Problem statement:
Beginning at the line that contains "(449, 443) none -> [66,302,105,312] Local", return every remaining line of the data below exactly; return nothing before it.

--- --- ---

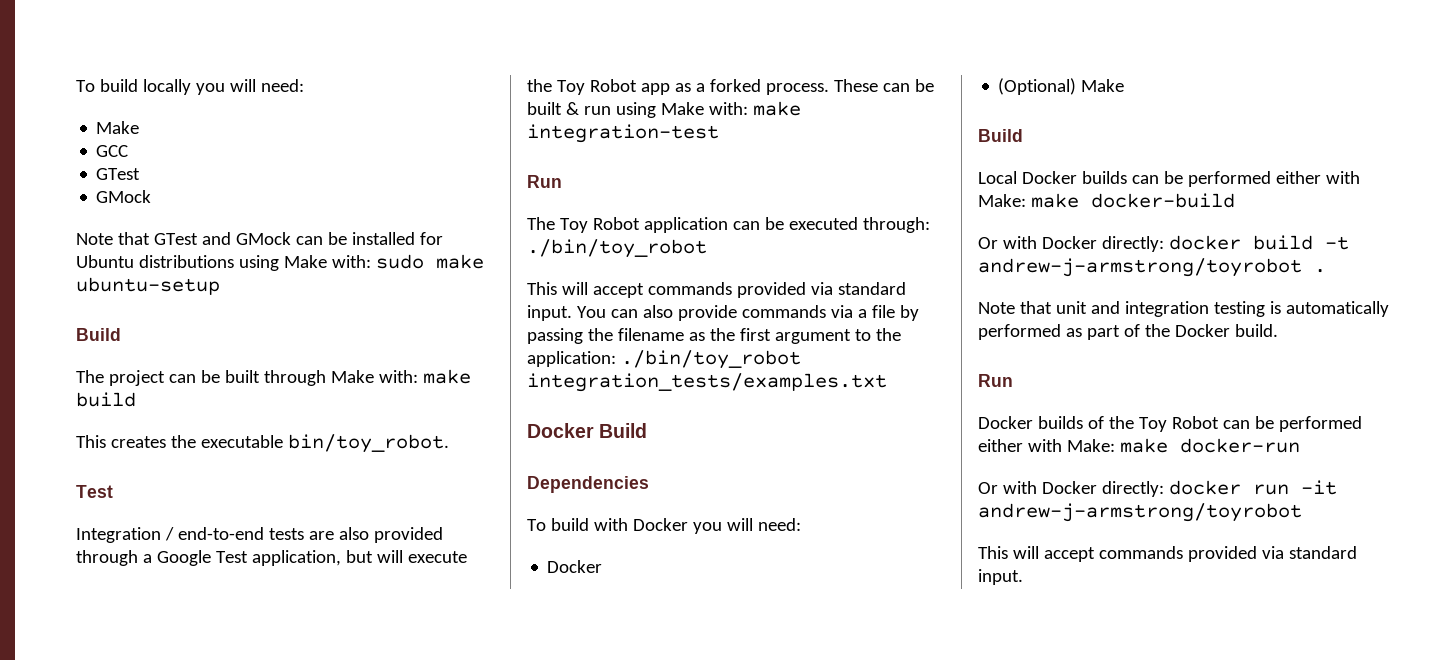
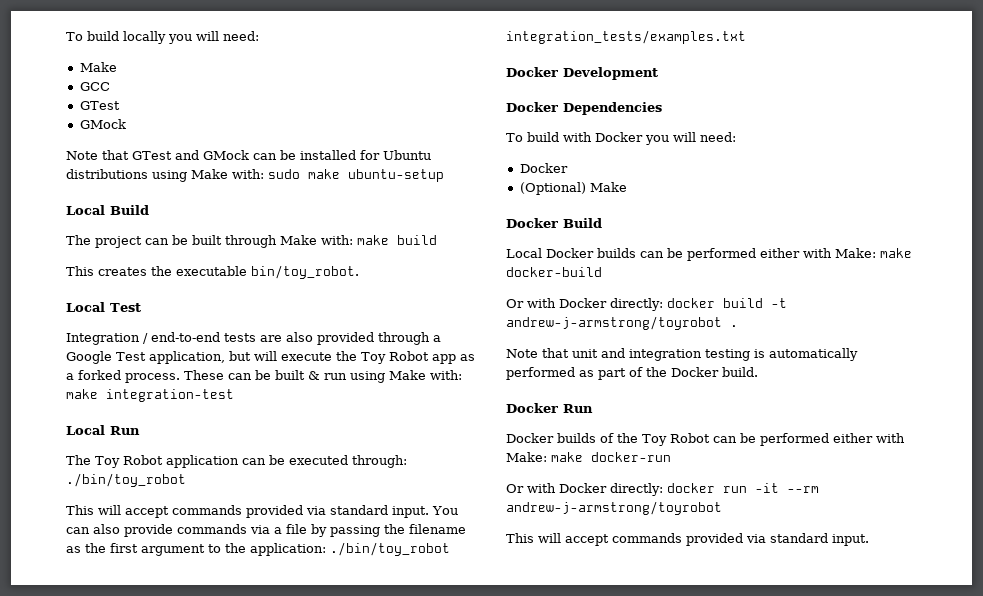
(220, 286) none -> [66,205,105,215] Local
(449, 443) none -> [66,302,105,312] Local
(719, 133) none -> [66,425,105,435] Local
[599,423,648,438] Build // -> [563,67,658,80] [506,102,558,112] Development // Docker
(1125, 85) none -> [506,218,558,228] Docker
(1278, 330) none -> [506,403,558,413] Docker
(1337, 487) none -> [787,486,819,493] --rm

--- --- ---

Response to the task:
(449, 443) none -> [66,302,105,312] Local
(719, 133) none -> [66,425,105,435] Local
[599,423,648,438] Build // -> [563,67,658,80] [506,102,558,112] Development // Docker
(1125, 85) none -> [506,218,558,228] Docker
(1278, 330) none -> [506,403,558,413] Docker
(1337, 487) none -> [787,486,819,493] --rm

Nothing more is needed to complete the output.